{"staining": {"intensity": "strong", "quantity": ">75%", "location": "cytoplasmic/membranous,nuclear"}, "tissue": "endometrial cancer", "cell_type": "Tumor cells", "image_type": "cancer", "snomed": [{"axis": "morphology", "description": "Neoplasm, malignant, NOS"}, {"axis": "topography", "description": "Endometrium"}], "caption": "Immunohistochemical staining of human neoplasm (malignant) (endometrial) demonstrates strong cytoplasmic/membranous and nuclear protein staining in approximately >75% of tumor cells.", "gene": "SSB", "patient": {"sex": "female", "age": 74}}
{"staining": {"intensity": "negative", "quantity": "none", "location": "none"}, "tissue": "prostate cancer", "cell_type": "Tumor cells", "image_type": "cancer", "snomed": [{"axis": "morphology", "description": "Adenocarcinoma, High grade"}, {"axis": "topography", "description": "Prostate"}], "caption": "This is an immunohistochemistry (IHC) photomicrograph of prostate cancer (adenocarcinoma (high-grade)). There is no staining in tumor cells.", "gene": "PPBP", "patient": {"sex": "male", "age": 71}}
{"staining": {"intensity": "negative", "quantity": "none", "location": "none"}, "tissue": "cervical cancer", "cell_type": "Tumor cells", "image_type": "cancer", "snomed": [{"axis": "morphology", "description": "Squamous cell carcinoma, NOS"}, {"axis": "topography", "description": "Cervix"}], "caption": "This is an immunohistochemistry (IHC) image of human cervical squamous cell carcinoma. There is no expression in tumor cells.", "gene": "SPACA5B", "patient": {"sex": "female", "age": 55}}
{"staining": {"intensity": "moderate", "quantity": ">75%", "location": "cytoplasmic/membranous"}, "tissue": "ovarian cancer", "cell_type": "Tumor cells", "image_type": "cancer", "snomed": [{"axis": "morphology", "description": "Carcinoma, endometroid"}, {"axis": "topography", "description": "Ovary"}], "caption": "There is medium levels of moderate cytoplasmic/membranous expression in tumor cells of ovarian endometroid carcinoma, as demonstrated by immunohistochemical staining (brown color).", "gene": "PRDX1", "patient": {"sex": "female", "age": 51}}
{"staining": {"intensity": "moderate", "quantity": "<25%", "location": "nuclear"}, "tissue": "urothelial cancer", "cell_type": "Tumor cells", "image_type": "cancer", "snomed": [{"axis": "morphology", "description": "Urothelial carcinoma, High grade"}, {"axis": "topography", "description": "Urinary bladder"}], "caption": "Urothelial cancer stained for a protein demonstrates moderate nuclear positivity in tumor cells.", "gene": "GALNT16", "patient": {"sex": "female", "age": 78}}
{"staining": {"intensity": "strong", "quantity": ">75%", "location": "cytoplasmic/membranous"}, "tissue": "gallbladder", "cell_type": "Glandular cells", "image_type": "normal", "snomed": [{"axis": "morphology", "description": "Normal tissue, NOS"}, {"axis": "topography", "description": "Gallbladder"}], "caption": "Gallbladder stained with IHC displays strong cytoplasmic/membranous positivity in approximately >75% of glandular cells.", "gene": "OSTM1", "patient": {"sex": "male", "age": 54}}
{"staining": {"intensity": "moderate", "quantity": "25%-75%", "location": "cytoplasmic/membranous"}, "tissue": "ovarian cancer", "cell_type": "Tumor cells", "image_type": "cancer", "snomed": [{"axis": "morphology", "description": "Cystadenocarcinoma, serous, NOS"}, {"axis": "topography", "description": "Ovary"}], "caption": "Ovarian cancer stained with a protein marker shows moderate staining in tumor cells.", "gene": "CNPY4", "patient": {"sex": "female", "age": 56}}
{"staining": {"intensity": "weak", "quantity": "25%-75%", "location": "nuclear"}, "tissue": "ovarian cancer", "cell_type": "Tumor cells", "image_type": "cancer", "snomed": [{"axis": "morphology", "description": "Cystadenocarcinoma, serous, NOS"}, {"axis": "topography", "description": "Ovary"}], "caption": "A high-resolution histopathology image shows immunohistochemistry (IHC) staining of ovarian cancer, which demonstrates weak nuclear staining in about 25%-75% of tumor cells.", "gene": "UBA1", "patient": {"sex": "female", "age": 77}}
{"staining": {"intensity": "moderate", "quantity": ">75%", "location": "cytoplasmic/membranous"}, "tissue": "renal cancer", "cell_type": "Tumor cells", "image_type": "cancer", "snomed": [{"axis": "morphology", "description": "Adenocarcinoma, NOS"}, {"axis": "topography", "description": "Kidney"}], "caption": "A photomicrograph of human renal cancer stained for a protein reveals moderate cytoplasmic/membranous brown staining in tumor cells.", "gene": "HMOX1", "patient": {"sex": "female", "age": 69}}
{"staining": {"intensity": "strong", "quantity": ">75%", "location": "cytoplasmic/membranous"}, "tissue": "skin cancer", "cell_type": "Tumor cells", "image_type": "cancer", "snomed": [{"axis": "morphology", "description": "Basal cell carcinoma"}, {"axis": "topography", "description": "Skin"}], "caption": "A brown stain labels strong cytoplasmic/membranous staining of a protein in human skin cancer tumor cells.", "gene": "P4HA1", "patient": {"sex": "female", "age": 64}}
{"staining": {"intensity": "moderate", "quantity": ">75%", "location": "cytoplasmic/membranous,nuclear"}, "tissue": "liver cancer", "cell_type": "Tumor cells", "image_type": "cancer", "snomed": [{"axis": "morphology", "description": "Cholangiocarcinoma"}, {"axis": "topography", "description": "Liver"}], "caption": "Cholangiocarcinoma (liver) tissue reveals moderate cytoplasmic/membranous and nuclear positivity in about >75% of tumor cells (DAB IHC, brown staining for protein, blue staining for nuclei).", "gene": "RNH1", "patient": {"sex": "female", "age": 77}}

> **To do**: Only lines holding the word "shows" are wanted; copy each one from the listing.

> **Exercise output**:
{"staining": {"intensity": "moderate", "quantity": "25%-75%", "location": "cytoplasmic/membranous"}, "tissue": "ovarian cancer", "cell_type": "Tumor cells", "image_type": "cancer", "snomed": [{"axis": "morphology", "description": "Cystadenocarcinoma, serous, NOS"}, {"axis": "topography", "description": "Ovary"}], "caption": "Ovarian cancer stained with a protein marker shows moderate staining in tumor cells.", "gene": "CNPY4", "patient": {"sex": "female", "age": 56}}
{"staining": {"intensity": "weak", "quantity": "25%-75%", "location": "nuclear"}, "tissue": "ovarian cancer", "cell_type": "Tumor cells", "image_type": "cancer", "snomed": [{"axis": "morphology", "description": "Cystadenocarcinoma, serous, NOS"}, {"axis": "topography", "description": "Ovary"}], "caption": "A high-resolution histopathology image shows immunohistochemistry (IHC) staining of ovarian cancer, which demonstrates weak nuclear staining in about 25%-75% of tumor cells.", "gene": "UBA1", "patient": {"sex": "female", "age": 77}}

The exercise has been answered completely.